Das sind nicht geistvolle Titel. Das ist die Wahrheit, also die Kunst des Andreas Theurer, wie ich meine: von Anfang an. Die frühen Figuren nehmen mit aller Macht den Raum ein, der ihnen gegeben ist; dann die Figuren, die mit schwerer Last sie selbst sein müssen: jeweils Portraits der inneren Befindlichkeit des Menschen. Selbst da, wo dann die menschliche Figur scheinbar fehlt, tritt an ihre Stelle die Sprache – wie beim Denkmal, oder der behauste Ort, an dem die Skulptur ihren Platz findet.

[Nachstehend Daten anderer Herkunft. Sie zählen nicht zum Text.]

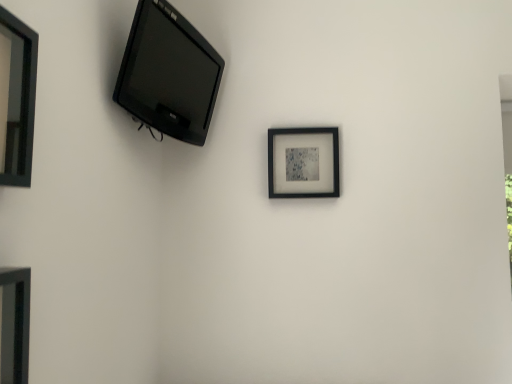
Question: From the image's perspective, is matte black tv at upper left beneath black glossy picture frame at upper left, marked as the 3th picture frame in a right-to-left arrangement?

Choices:
 (A) no
 (B) yes

Answer: (A)

Question: Does matte black tv at upper left appear on the left side of black glossy picture frame at upper left, which appears as the first picture frame when viewed from the left?

Choices:
 (A) yes
 (B) no

Answer: (B)

Question: Is matte black tv at upper left located outside black glossy picture frame at upper left, which appears as the 2th picture frame when viewed from the back?

Choices:
 (A) no
 (B) yes

Answer: (B)

Question: Is the position of matte black tv at upper left less distant than that of black glossy picture frame at upper left, which appears as the 2th picture frame when viewed from the back?

Choices:
 (A) yes
 (B) no

Answer: (B)

Question: Is matte black tv at upper left not close to black glossy picture frame at upper left, which appears as the 2th picture frame when viewed from the back?

Choices:
 (A) yes
 (B) no

Answer: (B)

Question: Can you confirm if matte black tv at upper left is smaller than black glossy picture frame at upper left, marked as the 3th picture frame in a right-to-left arrangement?

Choices:
 (A) no
 (B) yes

Answer: (A)

Question: Does matte black tv at upper left have a lesser height compared to matte black picture frame at lower left, which appears as the second picture frame when viewed from the right?

Choices:
 (A) yes
 (B) no

Answer: (B)

Question: From the image's perspective, would you say matte black tv at upper left is positioned over matte black picture frame at lower left, which is counted as the 1th picture frame, starting from the front?

Choices:
 (A) yes
 (B) no

Answer: (A)

Question: Considering the relative positions of matte black tv at upper left and matte black picture frame at lower left, which appears as the second picture frame when viewed from the right, in the image provided, is matte black tv at upper left in front of matte black picture frame at lower left, which appears as the second picture frame when viewed from the right,?

Choices:
 (A) yes
 (B) no

Answer: (B)

Question: Is matte black tv at upper left taller than matte black picture frame at lower left, marked as the 2th picture frame in a left-to-right arrangement?

Choices:
 (A) yes
 (B) no

Answer: (A)

Question: From a real-world perspective, is matte black tv at upper left over matte black picture frame at lower left, positioned as the third picture frame in back-to-front order?

Choices:
 (A) yes
 (B) no

Answer: (A)

Question: Are matte black tv at upper left and matte black picture frame at lower left, which appears as the second picture frame when viewed from the right, beside each other?

Choices:
 (A) no
 (B) yes

Answer: (A)

Question: Is black glossy picture frame at upper left, which appears as the 2th picture frame when viewed from the back, at the right side of black matte picture frame at center, positioned as the first picture frame in back-to-front order?

Choices:
 (A) yes
 (B) no

Answer: (B)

Natürlich wandelt sich bei Andreas Theurer mit der gelebten Zeit der Blick auf die Welt, ändern sich auch die Materialien, mit denen er das ausdrückt. Heute kennen wir das Innerste und Äußerste der Welt, die Relativität von Raum und Zeit, die N-Dimensionalität des Alls, die Strings, die Wurm- und schwarzen Löcher im All. Da wäre es absonderlich, wenn ein in der Zeit lebender Künstler das nicht wahrnähme. Man kann es (wie ich finde: abschätzig) Entwicklung nennen. Ich sehe darin mehr das starke, bewusste künstlerische Individuum, dem es ein Anliegen ist, uns auf dem Weg mitzunehmen. Das ist ein Privileg der Kunst, des Künstlers.
Und noch etwas: Andreas Theurer arbeitet mit unterschiedlichen Materialien und in unterschiedlichsten Dimensionen: Stein, Holz, Metall, sogar mit Draht und Pappen. Seine Werke: manchmal winzig klein und dann wieder geradezu monumental. Ein Zeichen von Beliebigkeit? Nein, definitiv nein, denn neben aller inhaltlichen Kraft versteht er sein Handwerk. Er weiß um die den Materialien innewohnende Kraft, die „Materiallatenz, eine unabdingbare Voraussetzung für gute Kunst. Das Zerbrechliche sagt Zerbrechliches, das Schwere Schweres, das Labile Labiles. Die Kunst, zumal die bildende, müsse immer wieder durch das Material hindurch; erst dann könne sie wirken, wirklich sein, zutreffen. Das weiß Andreas Theurer und handelt damit meisterlich. Hier ist – weil so oft vergessen – Anlass, über Qualität zu sprechen, die das Kunsturteil bestimmen sollte. Nicht die Mode, nicht der Markt, nicht das Geschmäcklerische entscheiden am Ende über den Wert der Kunst, sondern das gut gemachte und Bedeutung tragende Werk. Genau an diesem Ort ist Andreas Theurer.
Wie als Beweis dafür taucht dann im Werk die Skulptur „Goldstaub“ auf (Seite 54-55). Eine monumentale Figur, wie aus der Zeit genommen, den Raum beherrschend und vom Gold erleuchtet. Im Gegenüber mit diesem Bild bedarf es keiner divinatorischen Interpretation. Man muss sich auf den Dialog einlassen und wird eine eigene Welt erfahren.
Katalog „Fremder Horizont – Andreas Theurer“, Damm und Lindlar-Verlag, Berlin 2012
Dr. Jochen Boberg
(* 20.06.41 in Wesel am Niederrhein)
ist Kunsthistoriker und Museumsdirektor, war zuletzt Direktor der Museumsdienste Berlin und verfasste zahlreiche Publikationen zur Kunst- und Kulturgeschichte.